■ What is being asked ■
Where a line holds the word "offers", copy that line from the data below.

■ Dataset entries ■
BEGIN

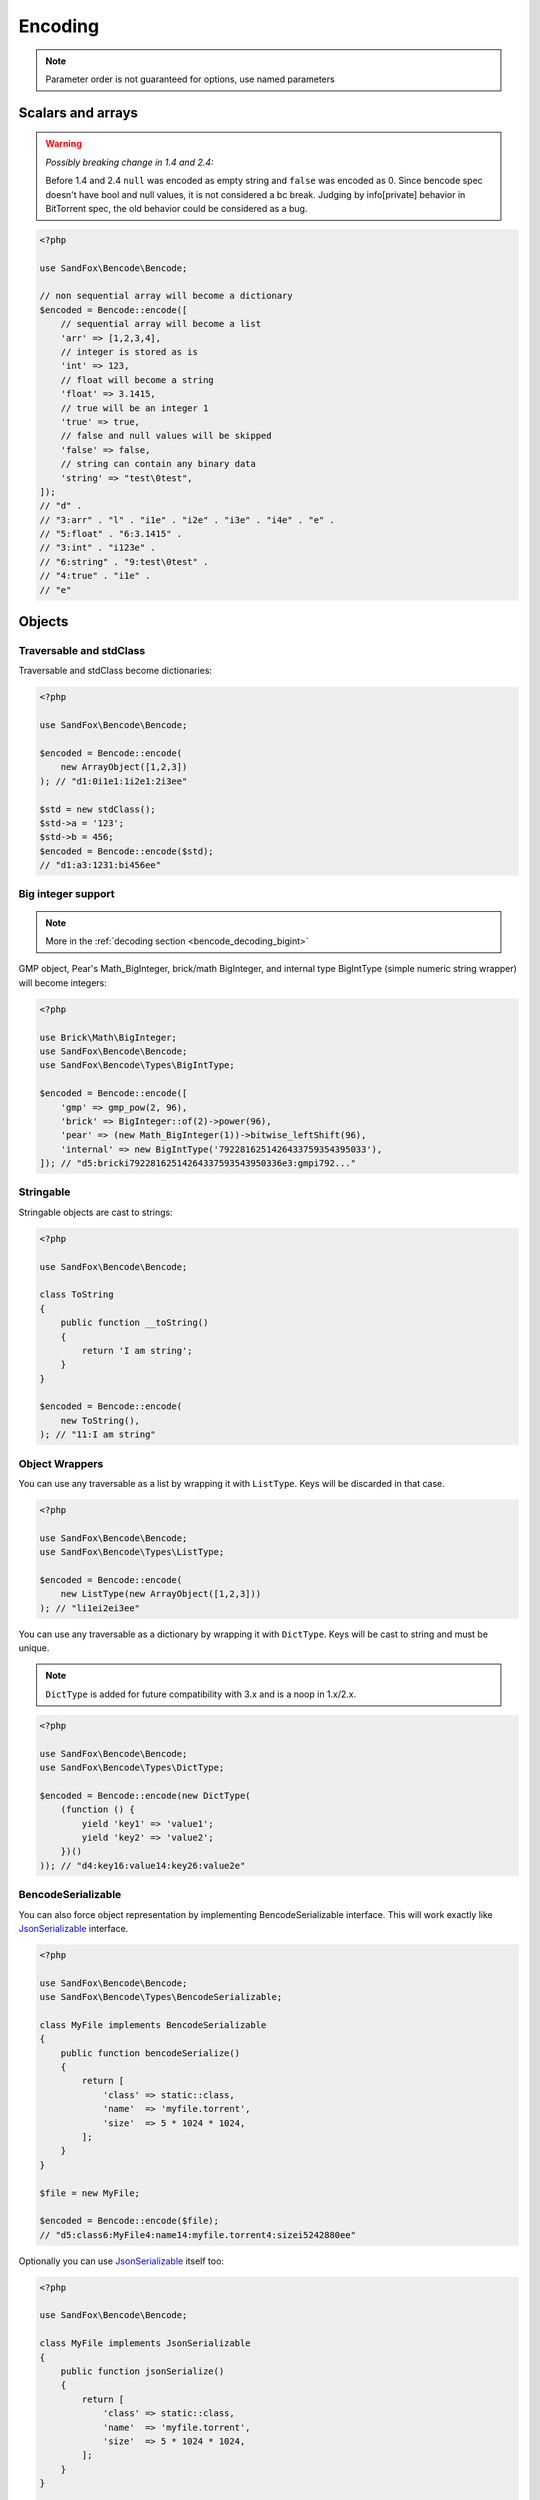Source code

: Encoding
########

.. note:: Parameter order is not guaranteed for options, use named parameters

Scalars and arrays
==================

.. warning:: *Possibly breaking change in 1.4 and 2.4:*

    Before 1.4 and 2.4 ``null`` was encoded as empty string and ``false`` was encoded as 0.
    Since bencode spec doesn't have bool and null values, it is not considered a bc break.
    Judging by info[private] behavior in BitTorrent spec, the old behavior could be considered as a bug.

.. code-block:: php

    <?php

    use SandFox\Bencode\Bencode;

    // non sequential array will become a dictionary
    $encoded = Bencode::encode([
        // sequential array will become a list
        'arr' => [1,2,3,4],
        // integer is stored as is
        'int' => 123,
        // float will become a string
        'float' => 3.1415,
        // true will be an integer 1
        'true' => true,
        // false and null values will be skipped
        'false' => false,
        // string can contain any binary data
        'string' => "test\0test",
    ]);
    // "d" .
    // "3:arr" . "l" . "i1e" . "i2e" . "i3e" . "i4e" . "e" .
    // "5:float" . "6:3.1415" .
    // "3:int" . "i123e" .
    // "6:string" . "9:test\0test" .
    // "4:true" . "i1e" .
    // "e"

Objects
=======

Traversable and stdClass
------------------------

Traversable and stdClass become dictionaries:

.. code-block:: php

    <?php

    use SandFox\Bencode\Bencode;

    $encoded = Bencode::encode(
        new ArrayObject([1,2,3])
    ); // "d1:0i1e1:1i2e1:2i3ee"

    $std = new stdClass();
    $std->a = '123';
    $std->b = 456;
    $encoded = Bencode::encode($std);
    // "d1:a3:1231:bi456ee"

Big integer support
-------------------

.. note:: More in the :ref:`decoding section <bencode_decoding_bigint>`

GMP object, Pear's Math_BigInteger, brick/math BigInteger, and internal type BigIntType (simple numeric string wrapper)
will become integers:

.. code-block:: php

    <?php

    use Brick\Math\BigInteger;
    use SandFox\Bencode\Bencode;
    use SandFox\Bencode\Types\BigIntType;

    $encoded = Bencode::encode([
        'gmp' => gmp_pow(2, 96),
        'brick' => BigInteger::of(2)->power(96),
        'pear' => (new Math_BigInteger(1))->bitwise_leftShift(96),
        'internal' => new BigIntType('7922816251426433759354395033'),
    ]); // "d5:bricki79228162514264337593543950336e3:gmpi792..."

Stringable
----------

Stringable objects are cast to strings:

.. code-block:: php

    <?php

    use SandFox\Bencode\Bencode;

    class ToString
    {
        public function __toString()
        {
            return 'I am string';
        }
    }

    $encoded = Bencode::encode(
        new ToString(),
    ); // "11:I am string"

Object Wrappers
---------------

You can use any traversable as a list by wrapping it with ``ListType``.
Keys will be discarded in that case.

.. code-block:: php

    <?php

    use SandFox\Bencode\Bencode;
    use SandFox\Bencode\Types\ListType;

    $encoded = Bencode::encode(
        new ListType(new ArrayObject([1,2,3]))
    ); // "li1ei2ei3ee"

You can use any traversable as a dictionary by wrapping it with ``DictType``.
Keys will be cast to string and must be unique.

.. note:: ``DictType`` is added for future compatibility with 3.x and is a noop in 1.x/2.x.

.. code-block:: php

    <?php

    use SandFox\Bencode\Bencode;
    use SandFox\Bencode\Types\DictType;

    $encoded = Bencode::encode(new DictType(
        (function () {
            yield 'key1' => 'value1';
            yield 'key2' => 'value2';
        })()
    )); // "d4:key16:value14:key26:value2e"

BencodeSerializable
-------------------

You can also force object representation by implementing BencodeSerializable interface.
This will work exactly like JsonSerializable_ interface.

.. code-block:: php

    <?php

    use SandFox\Bencode\Bencode;
    use SandFox\Bencode\Types\BencodeSerializable;

    class MyFile implements BencodeSerializable
    {
        public function bencodeSerialize()
        {
            return [
                'class' => static::class,
                'name'  => 'myfile.torrent',
                'size'  => 5 * 1024 * 1024,
            ];
        }
    }

    $file = new MyFile;

    $encoded = Bencode::encode($file);
    // "d5:class6:MyFile4:name14:myfile.torrent4:sizei5242880ee"

Optionally you can use JsonSerializable_ itself too:

.. code-block:: php

    <?php

    use SandFox\Bencode\Bencode;

    class MyFile implements JsonSerializable
    {
        public function jsonSerialize()
        {
            return [
                'class' => static::class,
                'name'  => 'myfile.torrent',
                'size'  => 5 * 1024 * 1024,
            ];
        }
    }

    $file = new MyFile;

    $encoded = Bencode::encode(
        $file,
        useJsonSerializable: true,
    ); // "d5:class6:MyFile4:name14:myfile.torrent4:sizei5242880ee"

Working with files
==================

Save data to file:

.. code-block:: php

    <?php

    use SandFox\Bencode\Bencode;

    Bencode::dump('testfile.torrent', $data);

Working with streams
====================

Save data to a writable stream or to a new php://temp if no stream is specified

.. code-block:: php

    <?php

    use SandFox\Bencode\Bencode;

    Bencode::encodeToStream($data, fopen('...', 'w'));

Options Array
=============

You can still use 1.x style options array instead of named params.
This parameter is kept for compatibility with 1.x calls.

.. code-block:: php

    <?php

    use SandFox\Bencode\Bencode;

    $data = Bencode::encode(
        "...",
        useJsonSerializable: true,
    );
    // is equivalent to
    $data = Bencode::encode("...", [
        'useJsonSerializable' => true,
    ]);

Encoder object
==============

Encoder object can be configured on creation and used multiple times.

.. code-block:: php

    <?php

    use SandFox\Bencode\Bencode;
    use SandFox\Bencode\Encoder;

    $encoder = new Encoder(useJsonSerializable: true);
    // all calls available:
    $encoder->encode($data);
    $encoder->encodeToStream($data, $stream);
    $encoder->dump($data, $filename);

.. _JsonSerializable:   http://php.net/manual/en/class.jsonserializable.php
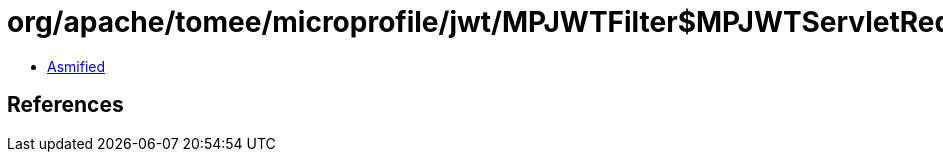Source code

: = org/apache/tomee/microprofile/jwt/MPJWTFilter$MPJWTServletRequestWrapper.class

 - link:MPJWTFilter$MPJWTServletRequestWrapper-asmified.java[Asmified]

== References

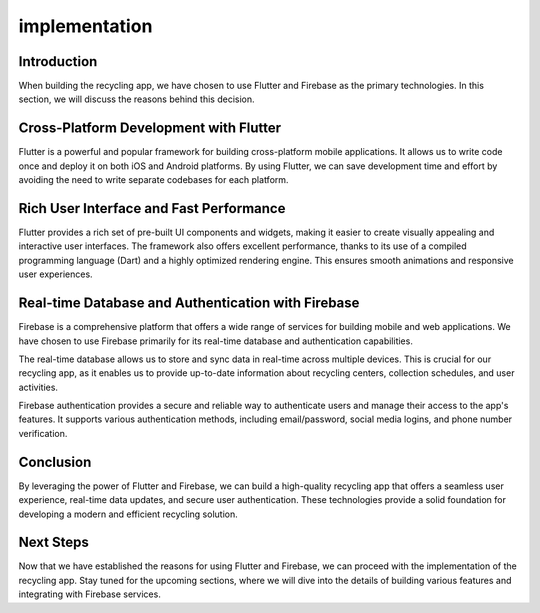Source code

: implementation
==================================================

Introduction
------------

When building the recycling app, we have chosen to use Flutter and Firebase as the primary technologies. In this section, we will discuss the reasons behind this decision.

Cross-Platform Development with Flutter
---------------------------------------

Flutter is a powerful and popular framework for building cross-platform mobile applications. It allows us to write code once and deploy it on both iOS and Android platforms. By using Flutter, we can save development time and effort by avoiding the need to write separate codebases for each platform.

Rich User Interface and Fast Performance
----------------------------------------

Flutter provides a rich set of pre-built UI components and widgets, making it easier to create visually appealing and interactive user interfaces. The framework also offers excellent performance, thanks to its use of a compiled programming language (Dart) and a highly optimized rendering engine. This ensures smooth animations and responsive user experiences.

Real-time Database and Authentication with Firebase
---------------------------------------------------

Firebase is a comprehensive platform that offers a wide range of services for building mobile and web applications. We have chosen to use Firebase primarily for its real-time database and authentication capabilities.

The real-time database allows us to store and sync data in real-time across multiple devices. This is crucial for our recycling app, as it enables us to provide up-to-date information about recycling centers, collection schedules, and user activities.

Firebase authentication provides a secure and reliable way to authenticate users and manage their access to the app's features. It supports various authentication methods, including email/password, social media logins, and phone number verification.

Conclusion
----------

By leveraging the power of Flutter and Firebase, we can build a high-quality recycling app that offers a seamless user experience, real-time data updates, and secure user authentication. These technologies provide a solid foundation for developing a modern and efficient recycling solution.

Next Steps
----------

Now that we have established the reasons for using Flutter and Firebase, we can proceed with the implementation of the recycling app. Stay tuned for the upcoming sections, where we will dive into the details of building various features and integrating with Firebase services.
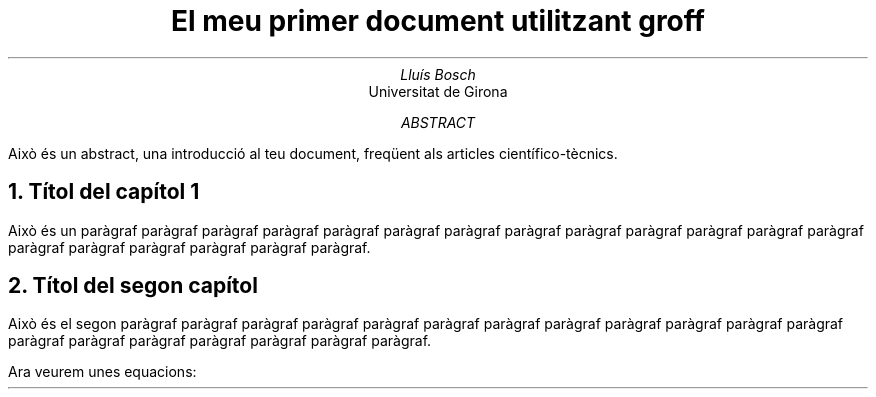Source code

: .TL
El meu primer document utilitzant groff

.AU
Lluís Bosch

.AI
Universitat de Girona

.AB
Això és un abstract, una introducció al teu document, freqüent als articles
científico-tècnics.

.NH
Títol del capítol 1

.PP
Això és un paràgraf paràgraf paràgraf paràgraf paràgraf paràgraf paràgraf
paràgraf paràgraf paràgraf paràgraf paràgraf paràgraf paràgraf paràgraf
paràgraf paràgraf paràgraf paràgraf.

.NH
Títol del segon capítol

.PP
Això és el segon paràgraf paràgraf paràgraf paràgraf paràgraf paràgraf paràgraf
paràgraf paràgraf paràgraf paràgraf paràgraf paràgraf paràgraf paràgraf
paràgraf paràgraf paràgraf paràgraf.

.PP
Ara veurem unes equacions:

.EQ
  y = 3 sup x
.EN

.EQ
  y = sqrt x over z + 4 over x
.EN

.EQ
  y = sum from 1 to N x sup {y - y bar over alpha}
.EN
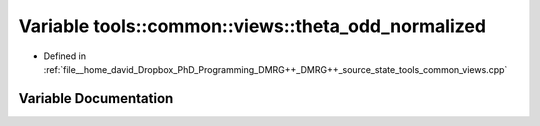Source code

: .. _exhale_variable_namespacetools_1_1common_1_1views_1a1b31321ec58943f91583ab72b4bb7add:

Variable tools::common::views::theta_odd_normalized
===================================================

- Defined in :ref:`file__home_david_Dropbox_PhD_Programming_DMRG++_DMRG++_source_state_tools_common_views.cpp`


Variable Documentation
----------------------


.. doxygenvariable:: tools::common::views::theta_odd_normalized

END

■ Response for this exercise ■
Flutter provides a rich set of pre-built UI components and widgets, making it easier to create visually appealing and interactive user interfaces. The framework also offers excellent performance, thanks to its use of a compiled programming language (Dart) and a highly optimized rendering engine. This ensures smooth animations and responsive user experiences.
Firebase is a comprehensive platform that offers a wide range of services for building mobile and web applications. We have chosen to use Firebase primarily for its real-time database and authentication capabilities.
By leveraging the power of Flutter and Firebase, we can build a high-quality recycling app that offers a seamless user experience, real-time data updates, and secure user authentication. These technologies provide a solid foundation for developing a modern and efficient recycling solution.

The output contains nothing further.